We need to mention a discrepancy between clinical symptoms and CMAP amplitude ratio measured at 1 year after surgery. In our study, all patients completely recovered from PFW within 1 year after surgery, but their CMAP amplitude ratio remained at the same level as that before surgery (85.3%). In addition, although postoperative DFP had recovered in two of three patients, their CMAP amplitude ratio recovered to only 45.6% 1 year after surgery. Ruby and Jannetta16) investigated histopathological changes about the facial nerve in HFS patients. Many of the nerves appeared normal; however, in some cases, the severe shrinking of the axis cylinder and disrupted myelin sheath were observed in the electron microscope examination. They thought these degenerative changes were a result from neurovascular compression-distortion. Taking this previous pathological investigation into consideration, we hypothesize that the facial nerves in patients with PFW are more degenerated due to long-term neurovascular compression and are more likely to susceptible to vascular compression. Although PFW can be clinically improved by resolving vascular compression, because of the irreversible degeneration in the facial nerve, the decrease in CMAP amplitude ratio remains at 1 year after surgery. For the same reason, while most postoperative DFP can be clinically improved to almost normal levels with time, the decreasing state of CMAP amplitude ratio at 1 year after surgery sensitively reflects the neurodegeneration caused by the surgery.

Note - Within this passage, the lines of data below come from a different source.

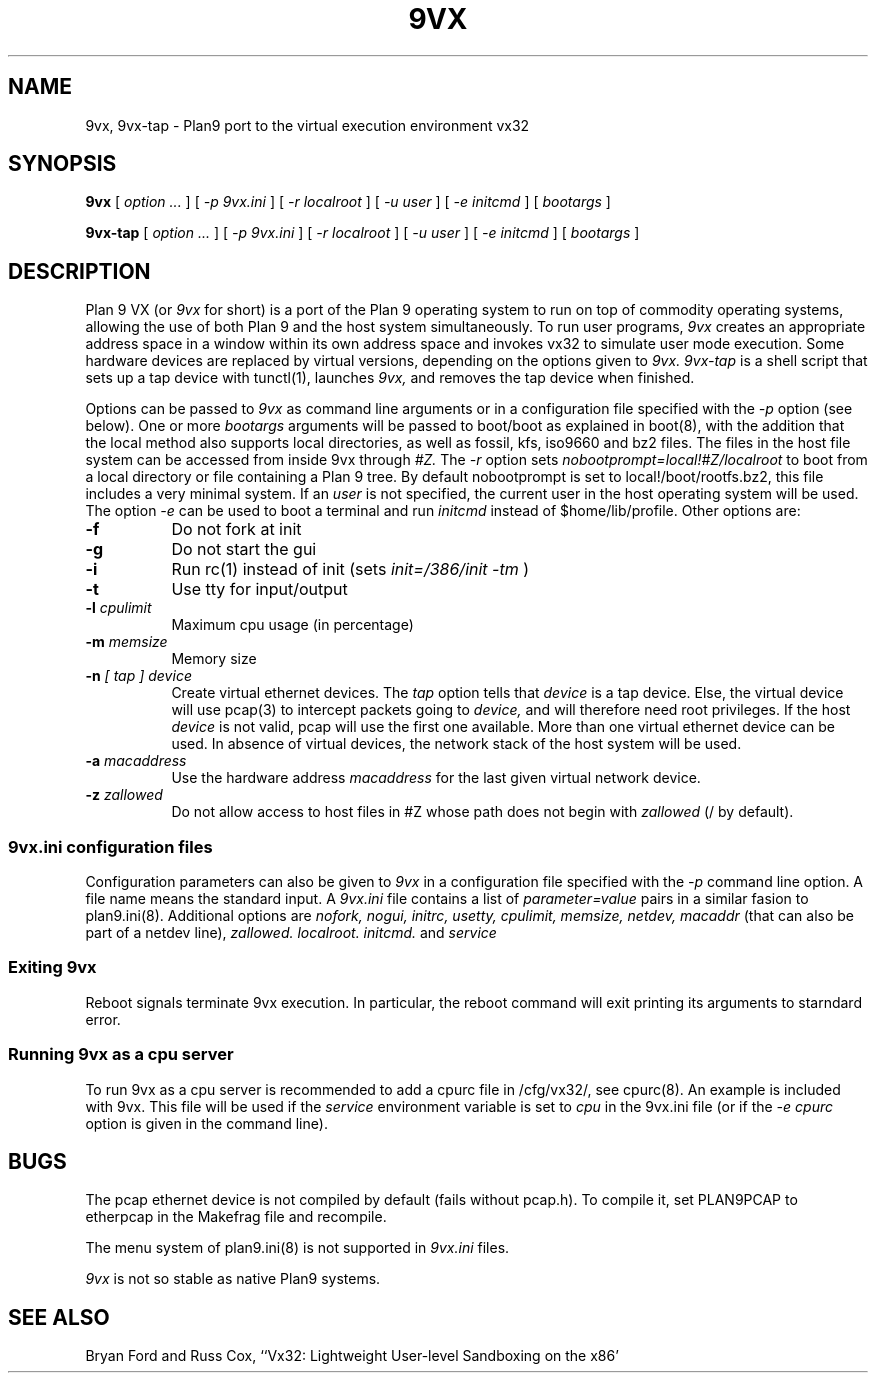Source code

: \" # Generate html (uses p9p)
\" # sed -n 's/\\" //p' 9vx.1 | 9 rc > 9vx.html
\" troff -manhtml 9vx.1 | troff2html | sed '
\" 	s/Plan 9 man page/Plan 9 VX man page/
\" 	s,9VX,<a href="http://bytebucket.org/yiyus/vx32/wiki/">&</a>,g
\" '
.TH 9VX 1
.SH NAME
9vx, 9vx-tap \- Plan9 port to the virtual execution environment vx32
.SH SYNOPSIS
.B 9vx
[
.I option ...
]
[
.I -p 9vx.ini
]
[
.I -r localroot
]
[
.I -u user
]
[
.I -e initcmd
]
[
.I bootargs
]
.PP
.B 9vx-tap
[
.I option ...
]
[
.I -p 9vx.ini
]
[
.I -r localroot
]
[
.I -u user
]
[
.I -e initcmd
]
[
.I bootargs
]
.SH DESCRIPTION
Plan 9 VX (or
.I 9vx
for short) is a port of the Plan 9 operating system to run on top of
commodity operating systems, allowing the use of both Plan 9 and the
host system simultaneously. To run user programs,
.I 9vx
creates an appropriate address space in a window within its own address
space and invokes vx32 to simulate user mode execution. Some hardware
devices are replaced by virtual versions, depending on the options
given to
.I 9vx.
.I 9vx-tap
is a shell script that sets up a tap device with tunctl(1), launches
.I 9vx,
and removes the tap device when finished.
.PP
Options can be passed to
.I 9vx
as command line arguments or in a configuration file specified with the
.I -p
option (see below). 
One or more
.I bootargs
arguments will be passed to boot/boot as explained in boot(8), with
the addition that the local method also supports local directories,
as well as fossil, kfs, iso9660 and bz2 files.
The files in the host file system can be accessed from inside 9vx through
.I #Z.
The
.I -r
option sets
.I nobootprompt=local!#Z/localroot
to boot from a local directory or file containing a Plan 9 tree.
By default nobootprompt is set to local!/boot/rootfs.bz2, this file
includes a very minimal system.
If an
.I user
is not specified, the current user in the host operating system will
be used.  The option
.I -e
can be used to boot a terminal and run
.I initcmd
instead of $home/lib/profile.
Other options are:
.nr xx \w'\fL-m\f2name\ \ '
.TP \n(xxu
.BI -f
Do not fork at init
.TP
.BI -g
Do not start the gui
.TP
.BI -i
Run rc(1) instead of init (sets
.I init=/386/init -tm
)
.TP
.BI -t
Use tty for input/output
.TP
.BI -l " cpulimit"
Maximum cpu usage (in percentage)
.TP
.BI -m " memsize"
Memory size
.TP
.BI -n " [ tap ] device"
Create virtual ethernet devices. The
.I tap
option tells that
.I device
is a tap device. Else, the virtual device will use pcap(3) to intercept
packets going to
.I device,
and will therefore need root privileges. If the host
.I device
is not valid, pcap will use the first one available. More than one
virtual ethernet device can be used. In absence of virtual devices,
the network stack of the host system will be used.
.TP
.BI -a " macaddress"
Use the hardware address
.I macaddress
for the last given virtual network device.
.TP
.BI -z " zallowed"
Do not allow access to host files in #Z whose path does not begin with 
.I zallowed
(/ by default).
.SS 9vx.ini configuration files
Configuration parameters can also be given to
.I 9vx
in a configuration file specified with the
.I -p
command line option.
A file name
.L -
means the standard input.
A
.I 9vx.ini
file contains a list of
.I parameter=value
pairs in a similar fasion to plan9.ini(8). Additional options are
.I nofork,
.I nogui,
.I initrc,
.I usetty,
.I cpulimit,
.I memsize,
.I netdev,
.I macaddr
(that can also be part of a netdev line),
.I zallowed.
.I localroot.
.I initcmd.
and
.I service
.SS Exiting 9vx
Reboot signals terminate 9vx execution. In particular, the reboot command
will exit printing its arguments to starndard error.
.SS Running 9vx as a cpu server
To run 9vx as a cpu server is recommended to add a
cpurc file in /cfg/vx32/, see cpurc(8). An example is included
with 9vx. This file will be used if the
.I service
environment variable is set to
.I cpu
in the 9vx.ini file (or if the
.I -e cpurc
option is given in the command line).
.SH BUGS
The pcap ethernet device is not compiled by default (fails without
pcap.h). To compile it, set PLAN9PCAP to etherpcap in the Makefrag file
and recompile.
.P
The menu system of plan9.ini(8) is not supported in
.I 9vx.ini
files.
.P
.I 9vx
is not so stable as native Plan9 systems.
.SH "SEE ALSO"
.br
Bryan Ford and Russ Cox,
``Vx32: Lightweight User-level Sandboxing on the x86'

This study has some limitations. This is a single-institution retrospective study and the number of cases included was limited. Additionally, NCS were not conducted during or immediately after surgery. Because NCS were conducted at only four time points, it is possible that the changes in postoperative CMAP amplitude ratio may not have been captured accurately. For example, although the difference may not be very large, the time point at which the CMAP amplitude ratio may have been the lowest, may deviate from the time point of 1 week after surgery. Moreover, in CMAP measurements, we used a skin recording disk, which might be affected by the skin surface temperature and humidity. Therefore, ideally, the electromyogram should also have been conducted, especially in the patients with PFW or DFP, which would provide a more complete picture of the physiology. Finally, our study demonstrated the existence of secondary axonal damage of the facial nerve in DFP patients, but the specific cause has not been elucidated yet. The CMAP amplitude ratio at 1week after surgery was tend to be lower in the DFP group (56.5% vs 88.5%), but the trend did not reach statistical significance (p = 0.077). Further research is needed to determine whether the CMAP amplitude ratio measurement can be a predictive factor for DFP.

Facial weakness accompanying HFS correlates with advanced age and preoperative symptom duration, which may reflect degenerative change of facial nerve and axonal stress due to long-term vascular compression, and can be clinically resolved shortly after MVD. Periodic CMAP amplitude measurements until 1 year after surgery revealed that although transient and small electrophysiological reduction in the facial motor nerve occurs at 1 week after surgery, MVD can resolve the facial spasm and weakness without causing long-term damage to the facial motor nerve in most HFS patients. Meanwhile, further investigation is needed to illustrate the pathogenesis of the secondary axonal disorder of the facial nerve in DFP patients.

Acknowledgment

The authors express their deepest appreciation to the individuals who contributed to the study and manuscript preparation.

Footnotes

Conflicts of Interest Disclosure

None of the authors has any conflict of interest to disclosure.